TASK MATERIAL:

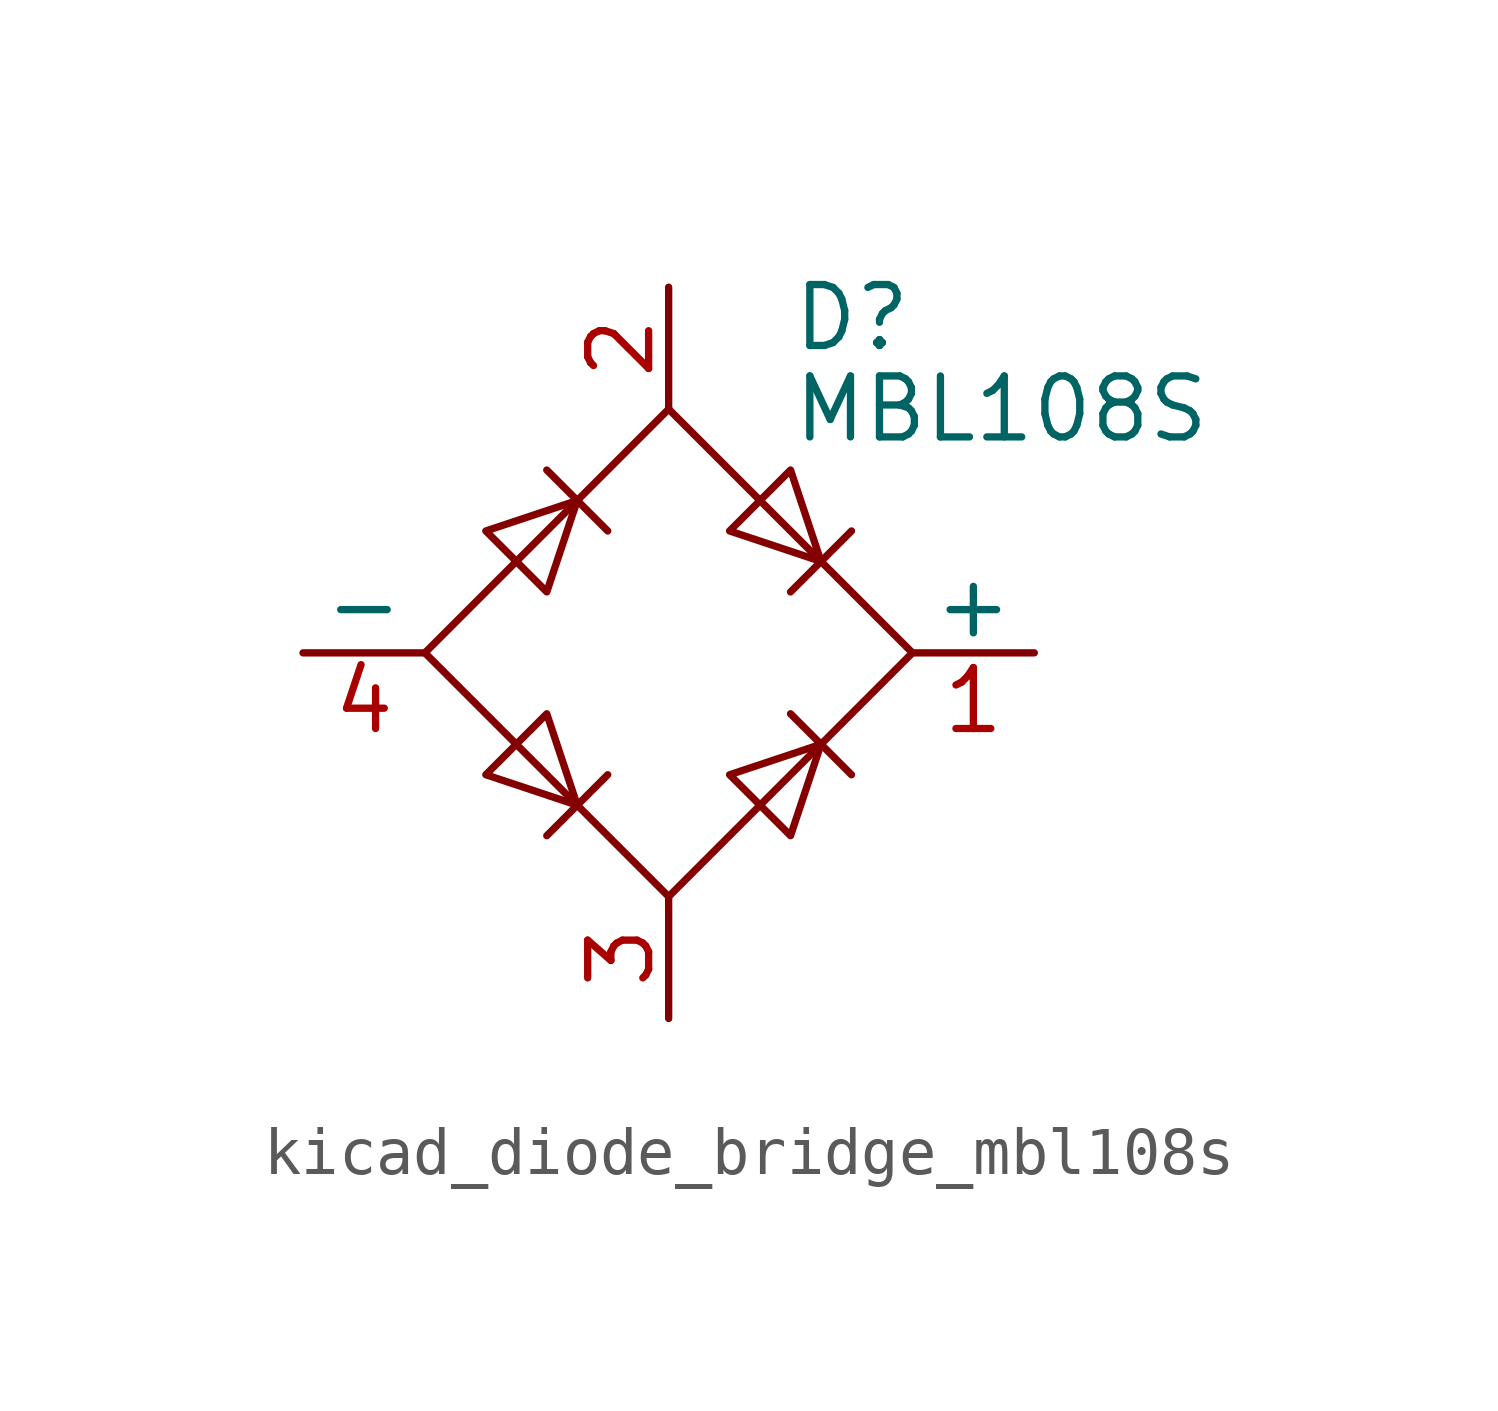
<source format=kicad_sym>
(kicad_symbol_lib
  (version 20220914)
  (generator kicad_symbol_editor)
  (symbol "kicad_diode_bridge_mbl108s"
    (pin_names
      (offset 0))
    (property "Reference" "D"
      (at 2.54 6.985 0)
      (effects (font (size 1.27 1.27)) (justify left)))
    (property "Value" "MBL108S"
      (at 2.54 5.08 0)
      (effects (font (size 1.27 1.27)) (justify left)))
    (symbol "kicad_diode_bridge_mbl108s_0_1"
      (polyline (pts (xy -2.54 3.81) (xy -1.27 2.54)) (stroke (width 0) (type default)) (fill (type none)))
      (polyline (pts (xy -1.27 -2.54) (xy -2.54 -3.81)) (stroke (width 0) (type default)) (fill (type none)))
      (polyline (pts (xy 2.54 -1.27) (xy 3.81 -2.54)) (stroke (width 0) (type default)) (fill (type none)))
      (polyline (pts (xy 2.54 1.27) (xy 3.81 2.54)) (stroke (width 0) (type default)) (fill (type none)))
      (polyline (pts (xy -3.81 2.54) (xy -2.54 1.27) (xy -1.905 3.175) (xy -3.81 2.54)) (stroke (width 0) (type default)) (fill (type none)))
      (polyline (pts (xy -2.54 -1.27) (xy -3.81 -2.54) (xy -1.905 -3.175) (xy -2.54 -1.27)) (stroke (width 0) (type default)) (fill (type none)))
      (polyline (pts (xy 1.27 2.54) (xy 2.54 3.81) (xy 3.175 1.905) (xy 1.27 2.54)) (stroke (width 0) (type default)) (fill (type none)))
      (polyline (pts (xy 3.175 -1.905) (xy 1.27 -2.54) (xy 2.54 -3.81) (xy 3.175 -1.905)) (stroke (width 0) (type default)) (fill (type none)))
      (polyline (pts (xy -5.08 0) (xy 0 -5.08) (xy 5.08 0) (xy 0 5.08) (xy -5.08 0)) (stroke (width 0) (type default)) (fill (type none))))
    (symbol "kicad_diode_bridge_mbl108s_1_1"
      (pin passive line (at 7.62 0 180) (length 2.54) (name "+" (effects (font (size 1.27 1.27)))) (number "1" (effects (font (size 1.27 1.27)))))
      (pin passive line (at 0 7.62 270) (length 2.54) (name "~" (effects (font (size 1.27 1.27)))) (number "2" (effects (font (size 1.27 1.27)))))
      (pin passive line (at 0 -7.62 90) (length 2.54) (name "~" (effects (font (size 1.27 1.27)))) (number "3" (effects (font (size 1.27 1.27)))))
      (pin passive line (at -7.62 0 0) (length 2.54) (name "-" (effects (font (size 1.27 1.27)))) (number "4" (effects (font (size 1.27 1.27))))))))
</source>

WORK ORDER: The data should be printed again unchanged; leave its pictures out.

RESULT OF THIS EXERCISE:
<source format=kicad_sym>
(kicad_symbol_lib
  (version 20220914)
  (generator kicad_symbol_editor)
  (symbol "kicad_diode_bridge_mbl108s"
    (pin_names
      (offset 0))
    (property "Reference" "D"
      (at 2.54 6.985 0)
      (effects (font (size 1.27 1.27)) (justify left)))
    (property "Value" "MBL108S"
      (at 2.54 5.08 0)
      (effects (font (size 1.27 1.27)) (justify left)))
    (symbol "kicad_diode_bridge_mbl108s_0_1"
      (polyline (pts (xy -2.54 3.81) (xy -1.27 2.54)) (stroke (width 0) (type default)) (fill (type none)))
      (polyline (pts (xy -1.27 -2.54) (xy -2.54 -3.81)) (stroke (width 0) (type default)) (fill (type none)))
      (polyline (pts (xy 2.54 -1.27) (xy 3.81 -2.54)) (stroke (width 0) (type default)) (fill (type none)))
      (polyline (pts (xy 2.54 1.27) (xy 3.81 2.54)) (stroke (width 0) (type default)) (fill (type none)))
      (polyline (pts (xy -3.81 2.54) (xy -2.54 1.27) (xy -1.905 3.175) (xy -3.81 2.54)) (stroke (width 0) (type default)) (fill (type none)))
      (polyline (pts (xy -2.54 -1.27) (xy -3.81 -2.54) (xy -1.905 -3.175) (xy -2.54 -1.27)) (stroke (width 0) (type default)) (fill (type none)))
      (polyline (pts (xy 1.27 2.54) (xy 2.54 3.81) (xy 3.175 1.905) (xy 1.27 2.54)) (stroke (width 0) (type default)) (fill (type none)))
      (polyline (pts (xy 3.175 -1.905) (xy 1.27 -2.54) (xy 2.54 -3.81) (xy 3.175 -1.905)) (stroke (width 0) (type default)) (fill (type none)))
      (polyline (pts (xy -5.08 0) (xy 0 -5.08) (xy 5.08 0) (xy 0 5.08) (xy -5.08 0)) (stroke (width 0) (type default)) (fill (type none))))
    (symbol "kicad_diode_bridge_mbl108s_1_1"
      (pin passive line (at 7.62 0 180) (length 2.54) (name "+" (effects (font (size 1.27 1.27)))) (number "1" (effects (font (size 1.27 1.27)))))
      (pin passive line (at 0 7.62 270) (length 2.54) (name "~" (effects (font (size 1.27 1.27)))) (number "2" (effects (font (size 1.27 1.27)))))
      (pin passive line (at 0 -7.62 90) (length 2.54) (name "~" (effects (font (size 1.27 1.27)))) (number "3" (effects (font (size 1.27 1.27)))))
      (pin passive line (at -7.62 0 0) (length 2.54) (name "-" (effects (font (size 1.27 1.27)))) (number "4" (effects (font (size 1.27 1.27))))))))
</source>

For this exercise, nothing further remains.